[Start Source data]
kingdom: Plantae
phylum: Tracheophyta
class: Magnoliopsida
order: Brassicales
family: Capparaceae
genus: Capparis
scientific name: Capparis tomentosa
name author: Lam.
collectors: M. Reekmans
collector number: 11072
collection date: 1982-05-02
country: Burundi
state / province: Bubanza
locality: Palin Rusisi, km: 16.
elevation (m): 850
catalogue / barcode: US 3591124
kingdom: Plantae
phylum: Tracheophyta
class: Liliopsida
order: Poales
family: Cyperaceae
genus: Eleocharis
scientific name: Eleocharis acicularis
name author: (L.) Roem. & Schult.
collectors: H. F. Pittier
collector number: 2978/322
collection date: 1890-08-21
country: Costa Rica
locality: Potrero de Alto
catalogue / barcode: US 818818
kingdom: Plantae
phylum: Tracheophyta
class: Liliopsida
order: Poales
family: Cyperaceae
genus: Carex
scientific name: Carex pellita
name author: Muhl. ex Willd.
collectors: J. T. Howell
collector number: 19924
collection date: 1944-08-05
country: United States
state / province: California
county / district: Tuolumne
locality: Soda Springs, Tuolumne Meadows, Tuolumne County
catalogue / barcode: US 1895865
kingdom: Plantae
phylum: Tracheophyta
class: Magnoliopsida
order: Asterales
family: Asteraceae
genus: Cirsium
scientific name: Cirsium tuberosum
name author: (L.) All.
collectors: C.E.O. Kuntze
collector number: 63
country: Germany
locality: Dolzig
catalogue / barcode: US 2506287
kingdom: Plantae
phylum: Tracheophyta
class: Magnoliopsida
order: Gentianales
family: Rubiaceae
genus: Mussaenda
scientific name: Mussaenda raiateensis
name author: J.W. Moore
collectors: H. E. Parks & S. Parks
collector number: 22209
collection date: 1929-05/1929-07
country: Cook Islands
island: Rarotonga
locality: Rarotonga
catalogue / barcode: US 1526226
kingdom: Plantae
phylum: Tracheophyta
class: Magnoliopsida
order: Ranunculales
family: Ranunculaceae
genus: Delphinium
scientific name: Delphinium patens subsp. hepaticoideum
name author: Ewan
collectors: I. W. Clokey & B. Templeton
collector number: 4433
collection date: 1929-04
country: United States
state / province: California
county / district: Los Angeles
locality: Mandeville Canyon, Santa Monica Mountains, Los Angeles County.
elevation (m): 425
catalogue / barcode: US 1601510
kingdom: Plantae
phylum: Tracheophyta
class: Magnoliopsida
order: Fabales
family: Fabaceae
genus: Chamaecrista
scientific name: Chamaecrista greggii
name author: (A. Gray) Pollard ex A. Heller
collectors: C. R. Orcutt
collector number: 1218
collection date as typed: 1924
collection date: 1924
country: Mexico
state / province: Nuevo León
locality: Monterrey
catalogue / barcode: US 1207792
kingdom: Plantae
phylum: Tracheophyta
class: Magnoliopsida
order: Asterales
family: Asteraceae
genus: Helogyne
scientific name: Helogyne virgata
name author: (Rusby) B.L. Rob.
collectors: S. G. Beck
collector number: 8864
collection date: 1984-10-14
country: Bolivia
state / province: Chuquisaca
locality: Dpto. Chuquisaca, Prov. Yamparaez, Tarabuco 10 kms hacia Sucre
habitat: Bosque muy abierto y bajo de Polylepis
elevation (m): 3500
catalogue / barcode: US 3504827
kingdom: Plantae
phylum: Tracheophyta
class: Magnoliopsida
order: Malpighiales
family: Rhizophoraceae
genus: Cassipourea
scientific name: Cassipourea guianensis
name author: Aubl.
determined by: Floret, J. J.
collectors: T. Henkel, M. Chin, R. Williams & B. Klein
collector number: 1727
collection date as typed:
[End Source data]
**Exercise objective:** Can you write out every one of the rows above, line for line, without changing anything?

**Response below:**
kingdom: Plantae
phylum: Tracheophyta
class: Magnoliopsida
order: Brassicales
family: Capparaceae
genus: Capparis
scientific name: Capparis tomentosa
name author: Lam.
collectors: M. Reekmans
collector number: 11072
collection date: 1982-05-02
country: Burundi
state / province: Bubanza
locality: Palin Rusisi, km: 16.
elevation (m): 850
catalogue / barcode: US 3591124
kingdom: Plantae
phylum: Tracheophyta
class: Liliopsida
order: Poales
family: Cyperaceae
genus: Eleocharis
scientific name: Eleocharis acicularis
name author: (L.) Roem. & Schult.
collectors: H. F. Pittier
collector number: 2978/322
collection date: 1890-08-21
country: Costa Rica
locality: Potrero de Alto
catalogue / barcode: US 818818
kingdom: Plantae
phylum: Tracheophyta
class: Liliopsida
order: Poales
family: Cyperaceae
genus: Carex
scientific name: Carex pellita
name author: Muhl. ex Willd.
collectors: J. T. Howell
collector number: 19924
collection date: 1944-08-05
country: United States
state / province: California
county / district: Tuolumne
locality: Soda Springs, Tuolumne Meadows, Tuolumne County
catalogue / barcode: US 1895865
kingdom: Plantae
phylum: Tracheophyta
class: Magnoliopsida
order: Asterales
family: Asteraceae
genus: Cirsium
scientific name: Cirsium tuberosum
name author: (L.) All.
collectors: C.E.O. Kuntze
collector number: 63
country: Germany
locality: Dolzig
catalogue / barcode: US 2506287
kingdom: Plantae
phylum: Tracheophyta
class: Magnoliopsida
order: Gentianales
family: Rubiaceae
genus: Mussaenda
scientific name: Mussaenda raiateensis
name author: J.W. Moore
collectors: H. E. Parks & S. Parks
collector number: 22209
collection date: 1929-05/1929-07
country: Cook Islands
island: Rarotonga
locality: Rarotonga
catalogue / barcode: US 1526226
kingdom: Plantae
phylum: Tracheophyta
class: Magnoliopsida
order: Ranunculales
family: Ranunculaceae
genus: Delphinium
scientific name: Delphinium patens subsp. hepaticoideum
name author: Ewan
collectors: I. W. Clokey & B. Templeton
collector number: 4433
collection date: 1929-04
country: United States
state / province: California
county / district: Los Angeles
locality: Mandeville Canyon, Santa Monica Mountains, Los Angeles County.
elevation (m): 425
catalogue / barcode: US 1601510
kingdom: Plantae
phylum: Tracheophyta
class: Magnoliopsida
order: Fabales
family: Fabaceae
genus: Chamaecrista
scientific name: Chamaecrista greggii
name author: (A. Gray) Pollard ex A. Heller
collectors: C. R. Orcutt
collector number: 1218
collection date as typed: 1924
collection date: 1924
country: Mexico
state / province: Nuevo León
locality: Monterrey
catalogue / barcode: US 1207792
kingdom: Plantae
phylum: Tracheophyta
class: Magnoliopsida
order: Asterales
family: Asteraceae
genus: Helogyne
scientific name: Helogyne virgata
name author: (Rusby) B.L. Rob.
collectors: S. G. Beck
collector number: 8864
collection date: 1984-10-14
country: Bolivia
state / province: Chuquisaca
locality: Dpto. Chuquisaca, Prov. Yamparaez, Tarabuco 10 kms hacia Sucre
habitat: Bosque muy abierto y bajo de Polylepis
elevation (m): 3500
catalogue / barcode: US 3504827
kingdom: Plantae
phylum: Tracheophyta
class: Magnoliopsida
order: Malpighiales
family: Rhizophoraceae
genus: Cassipourea
scientific name: Cassipourea guianensis
name author: Aubl.
determined by: Floret, J. J.
collectors: T. Henkel, M. Chin, R. Williams & B. Klein
collector number: 1727
collection date as typed:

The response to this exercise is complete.